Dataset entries
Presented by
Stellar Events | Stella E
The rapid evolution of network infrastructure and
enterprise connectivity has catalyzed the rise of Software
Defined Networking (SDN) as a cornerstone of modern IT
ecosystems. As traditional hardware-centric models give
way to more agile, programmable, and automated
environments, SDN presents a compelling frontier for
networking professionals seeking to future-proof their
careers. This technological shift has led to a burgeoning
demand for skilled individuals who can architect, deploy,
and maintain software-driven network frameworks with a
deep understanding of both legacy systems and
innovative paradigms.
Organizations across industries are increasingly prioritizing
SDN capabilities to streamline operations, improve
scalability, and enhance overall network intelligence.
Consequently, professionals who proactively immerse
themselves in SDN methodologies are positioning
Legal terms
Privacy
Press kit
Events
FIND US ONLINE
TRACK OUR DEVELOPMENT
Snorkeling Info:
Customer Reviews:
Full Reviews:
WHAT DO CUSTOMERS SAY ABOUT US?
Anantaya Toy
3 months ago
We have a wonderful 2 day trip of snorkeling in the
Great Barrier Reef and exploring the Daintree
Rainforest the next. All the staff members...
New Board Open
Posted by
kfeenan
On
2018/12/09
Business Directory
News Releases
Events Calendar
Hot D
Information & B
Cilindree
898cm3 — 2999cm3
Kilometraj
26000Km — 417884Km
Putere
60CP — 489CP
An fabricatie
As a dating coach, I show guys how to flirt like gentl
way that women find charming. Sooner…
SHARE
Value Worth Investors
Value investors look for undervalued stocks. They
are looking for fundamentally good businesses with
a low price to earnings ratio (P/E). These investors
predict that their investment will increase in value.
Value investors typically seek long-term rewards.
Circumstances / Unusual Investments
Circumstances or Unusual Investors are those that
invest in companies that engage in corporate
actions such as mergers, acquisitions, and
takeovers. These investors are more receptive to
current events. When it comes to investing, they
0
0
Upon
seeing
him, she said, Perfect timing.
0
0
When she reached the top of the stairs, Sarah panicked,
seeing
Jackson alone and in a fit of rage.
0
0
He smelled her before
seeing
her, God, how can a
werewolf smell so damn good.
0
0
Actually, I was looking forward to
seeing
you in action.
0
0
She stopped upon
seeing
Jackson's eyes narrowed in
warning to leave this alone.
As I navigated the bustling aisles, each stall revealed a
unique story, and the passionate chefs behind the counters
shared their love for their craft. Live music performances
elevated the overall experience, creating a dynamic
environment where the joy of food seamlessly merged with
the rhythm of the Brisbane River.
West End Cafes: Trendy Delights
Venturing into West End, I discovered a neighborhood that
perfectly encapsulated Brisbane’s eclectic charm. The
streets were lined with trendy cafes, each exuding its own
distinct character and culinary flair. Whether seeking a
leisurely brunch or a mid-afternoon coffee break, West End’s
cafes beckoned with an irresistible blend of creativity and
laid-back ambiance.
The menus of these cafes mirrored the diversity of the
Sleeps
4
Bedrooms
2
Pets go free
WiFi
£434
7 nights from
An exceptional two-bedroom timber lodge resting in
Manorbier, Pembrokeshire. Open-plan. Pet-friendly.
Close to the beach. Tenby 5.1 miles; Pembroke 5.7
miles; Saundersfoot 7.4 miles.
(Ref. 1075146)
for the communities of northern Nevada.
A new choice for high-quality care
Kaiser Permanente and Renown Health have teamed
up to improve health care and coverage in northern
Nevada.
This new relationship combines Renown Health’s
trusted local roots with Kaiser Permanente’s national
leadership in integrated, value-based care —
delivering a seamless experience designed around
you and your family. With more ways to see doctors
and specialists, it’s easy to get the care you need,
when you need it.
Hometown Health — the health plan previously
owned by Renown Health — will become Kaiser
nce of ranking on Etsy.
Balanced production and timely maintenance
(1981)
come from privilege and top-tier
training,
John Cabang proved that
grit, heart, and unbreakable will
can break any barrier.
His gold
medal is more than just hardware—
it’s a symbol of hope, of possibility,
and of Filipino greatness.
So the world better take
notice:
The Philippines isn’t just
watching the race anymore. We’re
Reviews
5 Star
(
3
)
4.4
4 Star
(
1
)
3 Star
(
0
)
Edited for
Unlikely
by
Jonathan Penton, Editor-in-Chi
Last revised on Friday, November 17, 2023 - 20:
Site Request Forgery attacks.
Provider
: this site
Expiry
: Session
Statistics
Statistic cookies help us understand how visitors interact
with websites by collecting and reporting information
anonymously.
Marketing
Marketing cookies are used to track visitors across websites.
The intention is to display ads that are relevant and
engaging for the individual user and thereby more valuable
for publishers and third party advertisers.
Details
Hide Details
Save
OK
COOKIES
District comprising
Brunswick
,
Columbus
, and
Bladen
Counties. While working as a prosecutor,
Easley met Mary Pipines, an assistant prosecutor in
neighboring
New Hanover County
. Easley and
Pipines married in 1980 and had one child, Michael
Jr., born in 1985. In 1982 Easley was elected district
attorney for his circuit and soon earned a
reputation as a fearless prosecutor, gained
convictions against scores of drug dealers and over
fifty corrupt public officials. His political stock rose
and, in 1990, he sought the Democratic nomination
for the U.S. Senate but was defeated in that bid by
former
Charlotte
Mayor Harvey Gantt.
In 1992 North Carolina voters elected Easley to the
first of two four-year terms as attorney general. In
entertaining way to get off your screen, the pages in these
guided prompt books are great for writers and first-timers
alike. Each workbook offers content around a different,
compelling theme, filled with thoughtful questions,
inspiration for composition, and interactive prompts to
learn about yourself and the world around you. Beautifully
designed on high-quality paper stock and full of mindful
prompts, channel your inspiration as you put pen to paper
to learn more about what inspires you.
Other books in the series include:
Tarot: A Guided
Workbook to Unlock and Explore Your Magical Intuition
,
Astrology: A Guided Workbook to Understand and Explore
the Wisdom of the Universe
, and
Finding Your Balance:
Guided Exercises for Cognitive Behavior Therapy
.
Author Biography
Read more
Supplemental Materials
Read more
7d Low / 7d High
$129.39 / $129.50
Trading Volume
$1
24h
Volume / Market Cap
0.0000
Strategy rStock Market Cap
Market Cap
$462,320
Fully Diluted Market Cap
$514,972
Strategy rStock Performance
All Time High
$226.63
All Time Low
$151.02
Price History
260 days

- Job item
Reproduce the text of every item above word for word, keeping each line break in place.

- Task result
Presented by
Stellar Events | Stella E
The rapid evolution of network infrastructure and
enterprise connectivity has catalyzed the rise of Software
Defined Networking (SDN) as a cornerstone of modern IT
ecosystems. As traditional hardware-centric models give
way to more agile, programmable, and automated
environments, SDN presents a compelling frontier for
networking professionals seeking to future-proof their
careers. This technological shift has led to a burgeoning
demand for skilled individuals who can architect, deploy,
and maintain software-driven network frameworks with a
deep understanding of both legacy systems and
innovative paradigms.
Organizations across industries are increasingly prioritizing
SDN capabilities to streamline operations, improve
scalability, and enhance overall network intelligence.
Consequently, professionals who proactively immerse
themselves in SDN methodologies are positioning
Legal terms
Privacy
Press kit
Events
FIND US ONLINE
TRACK OUR DEVELOPMENT
Snorkeling Info:
Customer Reviews:
Full Reviews:
WHAT DO CUSTOMERS SAY ABOUT US?
Anantaya Toy
3 months ago
We have a wonderful 2 day trip of snorkeling in the
Great Barrier Reef and exploring the Daintree
Rainforest the next. All the staff members...
New Board Open
Posted by
kfeenan
On
2018/12/09
Business Directory
News Releases
Events Calendar
Hot D
Information & B
Cilindree
898cm3 — 2999cm3
Kilometraj
26000Km — 417884Km
Putere
60CP — 489CP
An fabricatie
As a dating coach, I show guys how to flirt like gentl
way that women find charming. Sooner…
SHARE
Value Worth Investors
Value investors look for undervalued stocks. They
are looking for fundamentally good businesses with
a low price to earnings ratio (P/E). These investors
predict that their investment will increase in value.
Value investors typically seek long-term rewards.
Circumstances / Unusual Investments
Circumstances or Unusual Investors are those that
invest in companies that engage in corporate
actions such as mergers, acquisitions, and
takeovers. These investors are more receptive to
current events. When it comes to investing, they
0
0
Upon
seeing
him, she said, Perfect timing.
0
0
When she reached the top of the stairs, Sarah panicked,
seeing
Jackson alone and in a fit of rage.
0
0
He smelled her before
seeing
her, God, how can a
werewolf smell so damn good.
0
0
Actually, I was looking forward to
seeing
you in action.
0
0
She stopped upon
seeing
Jackson's eyes narrowed in
warning to leave this alone.
As I navigated the bustling aisles, each stall revealed a
unique story, and the passionate chefs behind the counters
shared their love for their craft. Live music performances
elevated the overall experience, creating a dynamic
environment where the joy of food seamlessly merged with
the rhythm of the Brisbane River.
West End Cafes: Trendy Delights
Venturing into West End, I discovered a neighborhood that
perfectly encapsulated Brisbane’s eclectic charm. The
streets were lined with trendy cafes, each exuding its own
distinct character and culinary flair. Whether seeking a
leisurely brunch or a mid-afternoon coffee break, West End’s
cafes beckoned with an irresistible blend of creativity and
laid-back ambiance.
The menus of these cafes mirrored the diversity of the
Sleeps
4
Bedrooms
2
Pets go free
WiFi
£434
7 nights from
An exceptional two-bedroom timber lodge resting in
Manorbier, Pembrokeshire. Open-plan. Pet-friendly.
Close to the beach. Tenby 5.1 miles; Pembroke 5.7
miles; Saundersfoot 7.4 miles.
(Ref. 1075146)
for the communities of northern Nevada.
A new choice for high-quality care
Kaiser Permanente and Renown Health have teamed
up to improve health care and coverage in northern
Nevada.
This new relationship combines Renown Health’s
trusted local roots with Kaiser Permanente’s national
leadership in integrated, value-based care —
delivering a seamless experience designed around
you and your family. With more ways to see doctors
and specialists, it’s easy to get the care you need,
when you need it.
Hometown Health — the health plan previously
owned by Renown Health — will become Kaiser
nce of ranking on Etsy.
Balanced production and timely maintenance
(1981)
come from privilege and top-tier
training,
John Cabang proved that
grit, heart, and unbreakable will
can break any barrier.
His gold
medal is more than just hardware—
it’s a symbol of hope, of possibility,
and of Filipino greatness.
So the world better take
notice:
The Philippines isn’t just
watching the race anymore. We’re
Reviews
5 Star
(
3
)
4.4
4 Star
(
1
)
3 Star
(
0
)
Edited for
Unlikely
by
Jonathan Penton, Editor-in-Chi
Last revised on Friday, November 17, 2023 - 20:
Site Request Forgery attacks.
Provider
: this site
Expiry
: Session
Statistics
Statistic cookies help us understand how visitors interact
with websites by collecting and reporting information
anonymously.
Marketing
Marketing cookies are used to track visitors across websites.
The intention is to display ads that are relevant and
engaging for the individual user and thereby more valuable
for publishers and third party advertisers.
Details
Hide Details
Save
OK
COOKIES
District comprising
Brunswick
,
Columbus
, and
Bladen
Counties. While working as a prosecutor,
Easley met Mary Pipines, an assistant prosecutor in
neighboring
New Hanover County
. Easley and
Pipines married in 1980 and had one child, Michael
Jr., born in 1985. In 1982 Easley was elected district
attorney for his circuit and soon earned a
reputation as a fearless prosecutor, gained
convictions against scores of drug dealers and over
fifty corrupt public officials. His political stock rose
and, in 1990, he sought the Democratic nomination
for the U.S. Senate but was defeated in that bid by
former
Charlotte
Mayor Harvey Gantt.
In 1992 North Carolina voters elected Easley to the
first of two four-year terms as attorney general. In
entertaining way to get off your screen, the pages in these
guided prompt books are great for writers and first-timers
alike. Each workbook offers content around a different,
compelling theme, filled with thoughtful questions,
inspiration for composition, and interactive prompts to
learn about yourself and the world around you. Beautifully
designed on high-quality paper stock and full of mindful
prompts, channel your inspiration as you put pen to paper
to learn more about what inspires you.
Other books in the series include:
Tarot: A Guided
Workbook to Unlock and Explore Your Magical Intuition
,
Astrology: A Guided Workbook to Understand and Explore
the Wisdom of the Universe
, and
Finding Your Balance:
Guided Exercises for Cognitive Behavior Therapy
.
Author Biography
Read more
Supplemental Materials
Read more
7d Low / 7d High
$129.39 / $129.50
Trading Volume
$1
24h
Volume / Market Cap
0.0000
Strategy rStock Market Cap
Market Cap
$462,320
Fully Diluted Market Cap
$514,972
Strategy rStock Performance
All Time High
$226.63
All Time Low
$151.02
Price History
260 days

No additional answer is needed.